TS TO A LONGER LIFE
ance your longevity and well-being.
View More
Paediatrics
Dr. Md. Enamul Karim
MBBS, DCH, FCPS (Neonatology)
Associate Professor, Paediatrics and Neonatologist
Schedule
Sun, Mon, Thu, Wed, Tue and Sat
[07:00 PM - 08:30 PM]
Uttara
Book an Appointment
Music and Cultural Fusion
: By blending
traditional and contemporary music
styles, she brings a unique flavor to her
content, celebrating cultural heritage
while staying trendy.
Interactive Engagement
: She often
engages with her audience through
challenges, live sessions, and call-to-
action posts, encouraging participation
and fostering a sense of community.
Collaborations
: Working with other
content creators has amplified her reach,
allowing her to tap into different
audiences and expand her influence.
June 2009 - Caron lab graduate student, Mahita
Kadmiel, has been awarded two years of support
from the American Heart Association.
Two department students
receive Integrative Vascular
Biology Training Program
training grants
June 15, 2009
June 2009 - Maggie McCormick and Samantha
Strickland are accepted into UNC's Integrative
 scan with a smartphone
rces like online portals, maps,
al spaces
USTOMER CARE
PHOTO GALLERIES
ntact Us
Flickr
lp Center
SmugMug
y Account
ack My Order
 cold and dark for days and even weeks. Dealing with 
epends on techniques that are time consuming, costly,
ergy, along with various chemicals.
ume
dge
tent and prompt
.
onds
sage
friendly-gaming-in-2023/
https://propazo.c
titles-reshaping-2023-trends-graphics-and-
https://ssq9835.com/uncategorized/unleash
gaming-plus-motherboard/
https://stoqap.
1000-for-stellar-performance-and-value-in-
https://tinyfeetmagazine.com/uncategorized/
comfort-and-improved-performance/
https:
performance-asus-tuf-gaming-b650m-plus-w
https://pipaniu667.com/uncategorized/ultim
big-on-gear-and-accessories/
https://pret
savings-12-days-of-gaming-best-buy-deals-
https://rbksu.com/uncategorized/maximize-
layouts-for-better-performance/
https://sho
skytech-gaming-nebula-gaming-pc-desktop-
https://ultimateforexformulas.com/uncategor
────────────────────────────────────────
**ACTION ITEM**:
Please write out, exactly as they appear, only the lines from the one holding "big-on-gear-and-accessories/" through the end of the data.

**RESULT BELOW**:
big-on-gear-and-accessories/
https://pret
savings-12-days-of-gaming-best-buy-deals-
https://rbksu.com/uncategorized/maximize-
layouts-for-better-performance/
https://sho
skytech-gaming-nebula-gaming-pc-desktop-
https://ultimateforexformulas.com/uncategor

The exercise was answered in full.